**What this task involves**
Output the full listing below exactly, without the pictures.

**Provided records**
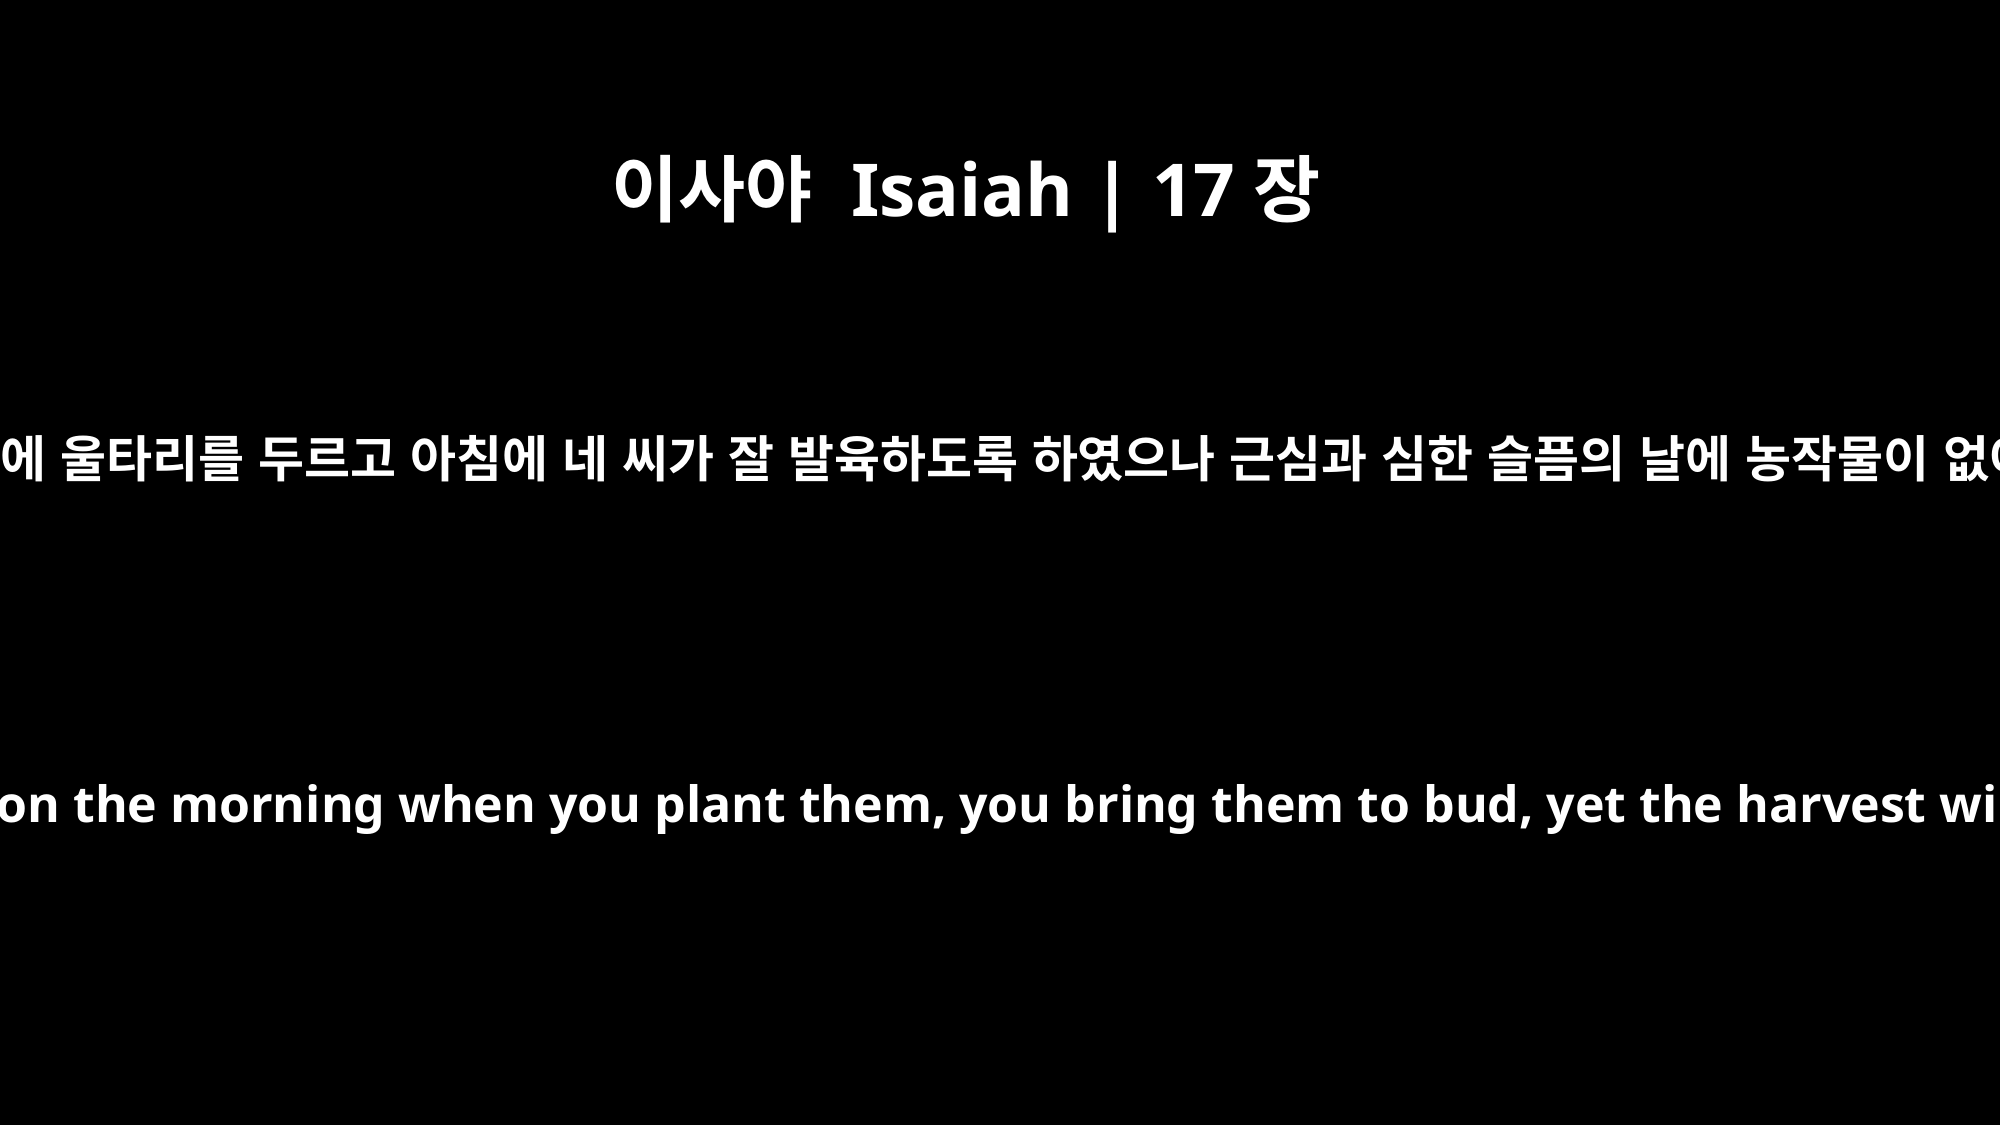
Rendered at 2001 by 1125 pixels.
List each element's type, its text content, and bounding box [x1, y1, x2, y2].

text_box 11 네가 심는 날에 울타리를 두르고 아침에 네 씨가 잘 발육하도록 하였으나 근심과 심한 슬픔의 날에 농작물이 없어지리라 [0, 359, 2000, 495]
text_box 이사야 Isaiah | 17장 [596, 136, 1336, 239]
text_box though on the day you set them out, you make them grow, and on the morning when you plant them, you bring them to bud, yet the harvest will be as nothing in the day of disease and incurable pain. [0, 764, 2000, 840]
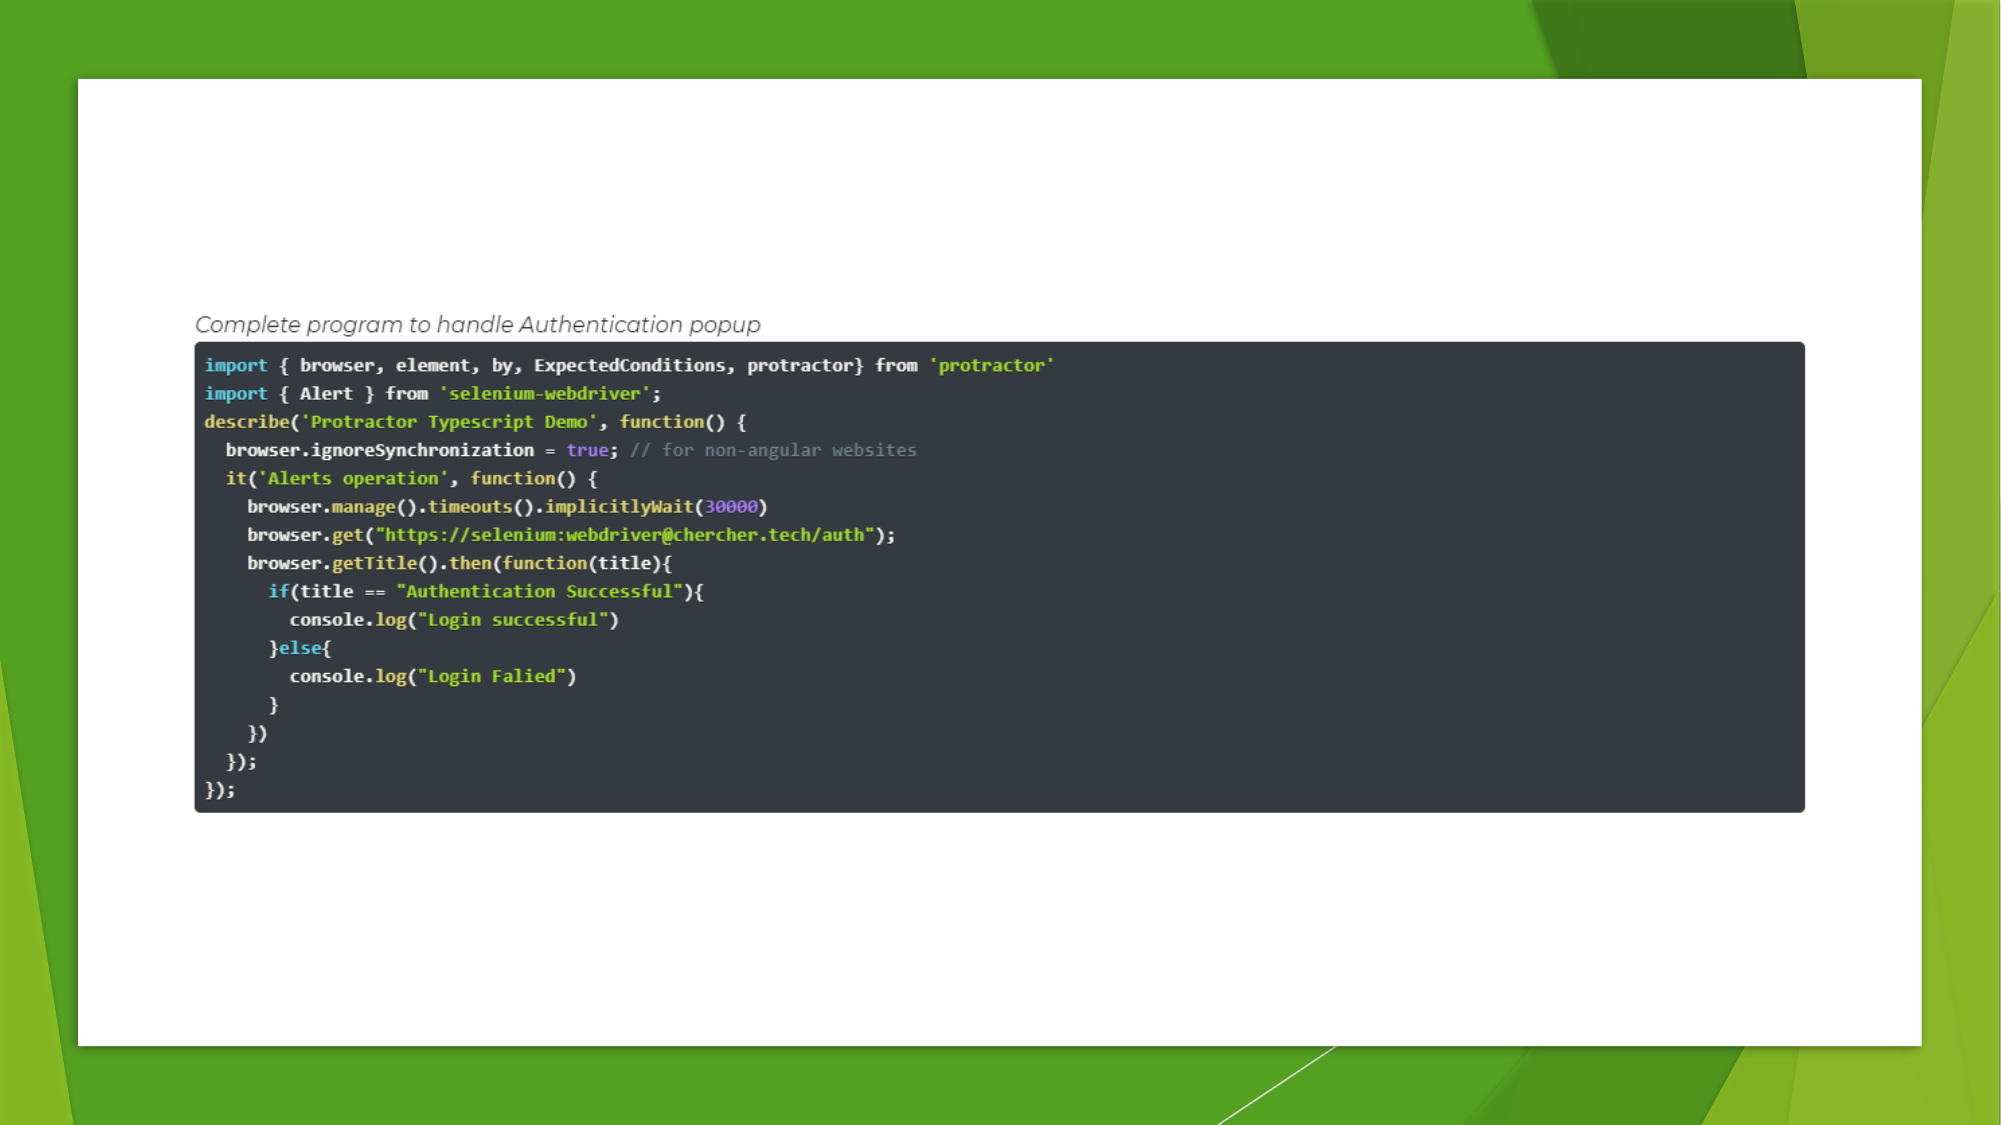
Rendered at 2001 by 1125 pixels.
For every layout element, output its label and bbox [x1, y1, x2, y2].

text_box [0, 0, 2000, 1125]
list [184, 306, 1817, 818]
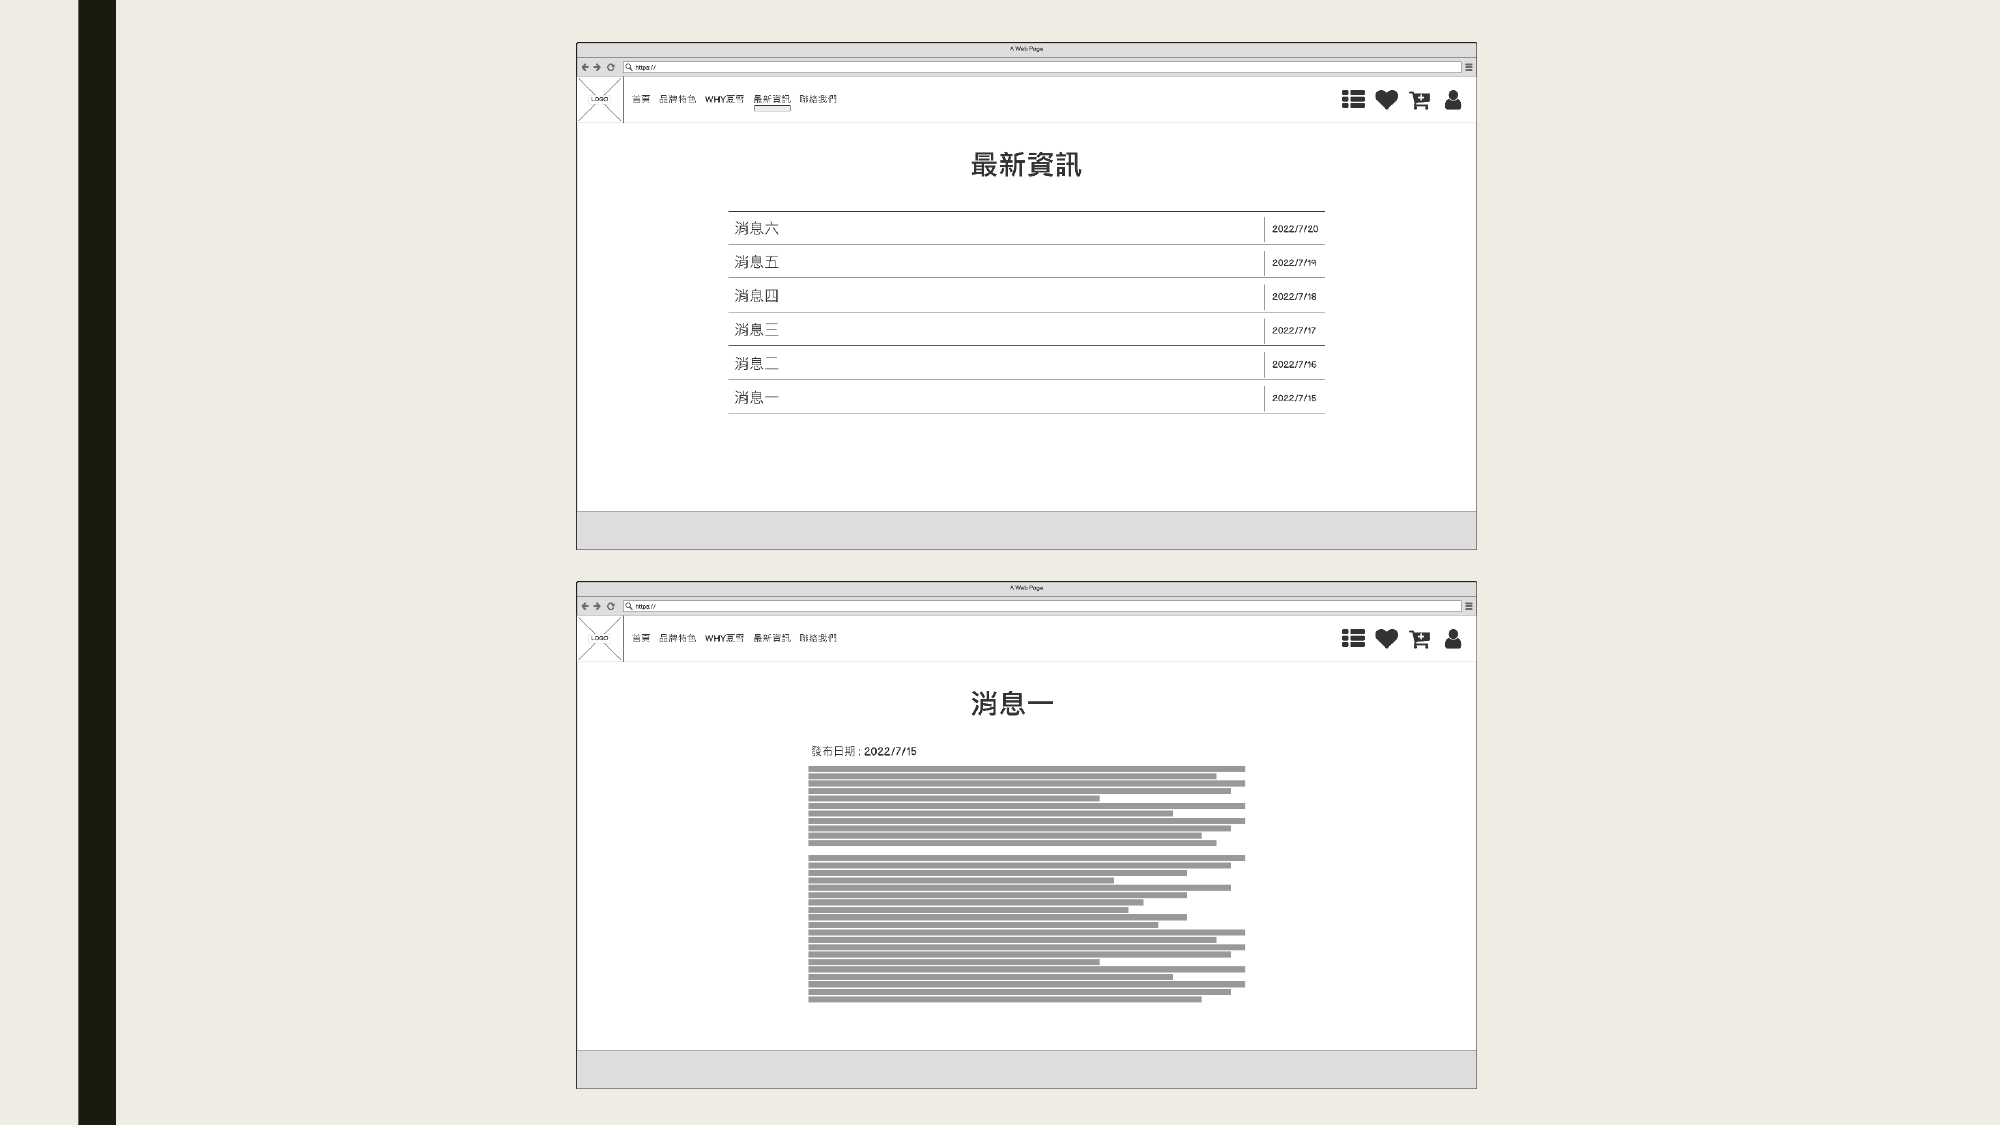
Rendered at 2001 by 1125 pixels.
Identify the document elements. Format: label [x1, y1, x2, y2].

picture [575, 581, 1477, 1089]
picture [575, 42, 1477, 550]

**Answer to this task**
Rendered at 2001 by 1125 pixels.
List each element's type, its text content, and bounding box [x1, y1, x2, y2].

text_box 11 네가 심는 날에 울타리를 두르고 아침에 네 씨가 잘 발육하도록 하였으나 근심과 심한 슬픔의 날에 농작물이 없어지리라 [0, 359, 2000, 495]
text_box 이사야 Isaiah | 17장 [596, 136, 1336, 239]
text_box though on the day you set them out, you make them grow, and on the morning when you plant them, you bring them to bud, yet the harvest will be as nothing in the day of disease and incurable pain. [0, 764, 2000, 840]
Rendered at 2001 by 1125 pixels.
For every layout element, output its label and bbox [x1, y1, x2, y2].

text_box [0, 0, 2000, 1125]
list [184, 306, 1817, 818]
Rendered at 2001 by 1125 pixels.
Identify the document elements. Format: label [x1, y1, x2, y2].

picture [575, 581, 1477, 1089]
picture [575, 42, 1477, 550]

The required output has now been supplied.